Goldman Sachs took some heat recently when it was reported that top-level executives told the company’s Japan-based employees not to leave the country, despite their concerns about radiation leaking from the crippled Fukushima Daiichi nuclear plant.
I should say, for the record, that Goldman Sachs neither confirmed nor denied that they issued any directive to its Japan-based employees. But if the company did tell nervous employees to stay put, it probably made a bad call.
I understand the need for business continuity, and investor confidence in the Asian markets is understandably shaky right now. But being known as the company that put the bottom line before employee safety is never a good thing for a corporate image. In fact, making employee well-being a priority is an investment that will pay dividends in the long run.

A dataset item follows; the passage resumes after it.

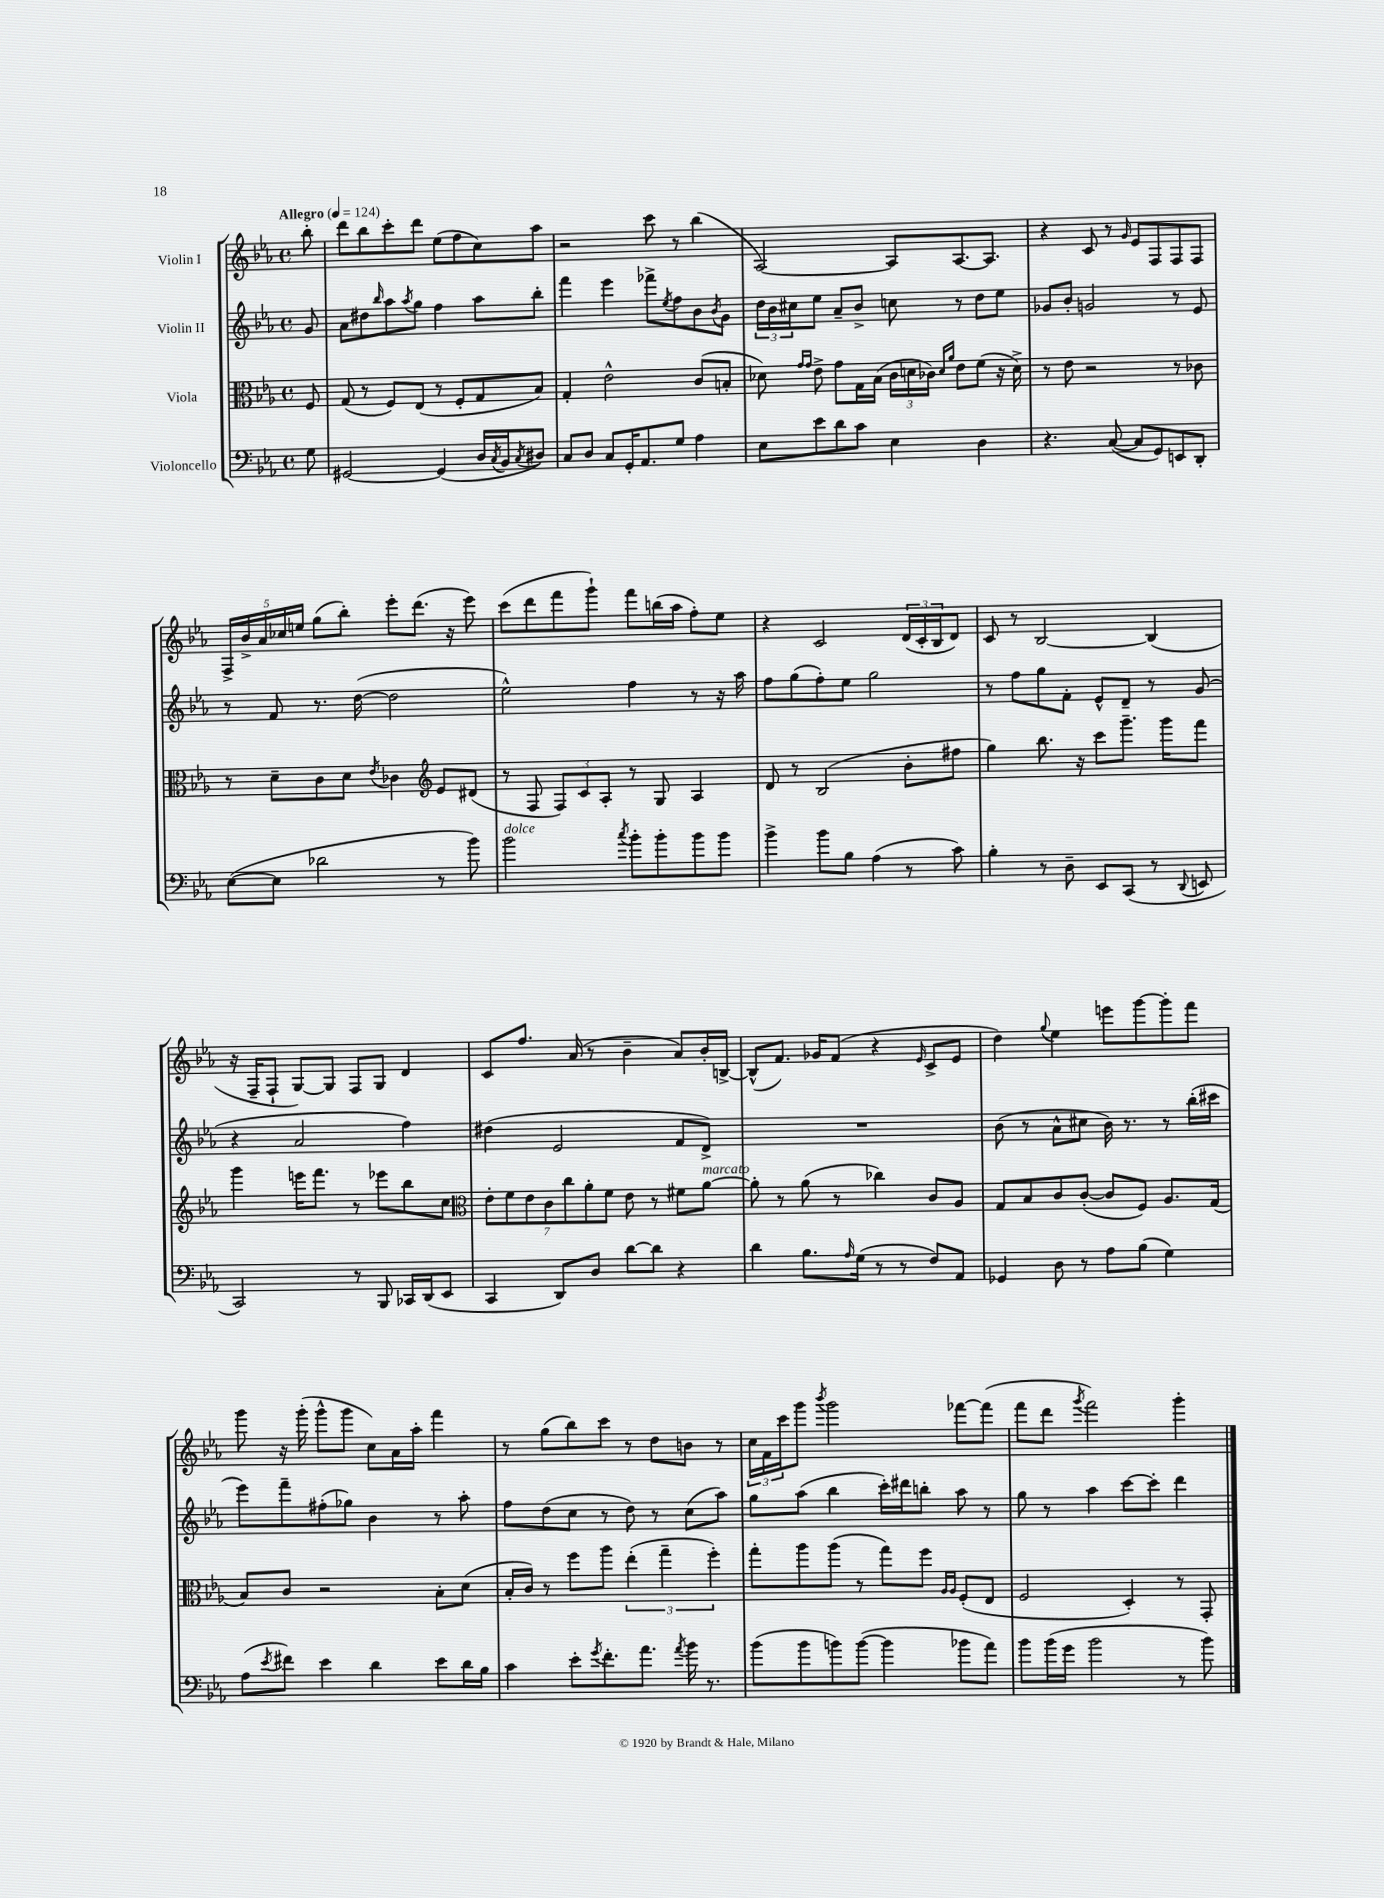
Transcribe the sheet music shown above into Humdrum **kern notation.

There are more than just PR problems, though. Executives who knowingly put employees in harm’s way may face legal consequences, both under American and some foreign countries’ laws. Granted, it may be years before the effects of the current radiation exposure in Japan is known, but companies with the wherewithal and ability to protect their employees will want to be on record as having done so—even if they take a financial hit in the short-term.
Companies move employees and their families out of harm’s way all the time, whether the harm is brought about by civil unrest (as in Egypt and Libya), natural disasters, or a combination natural and man-made disaster (as we have in Japan).
It’s expensive, a logistical nightmare, and a lot of work for all involved. But it’s a worthwhile investment in good corporate citizenship.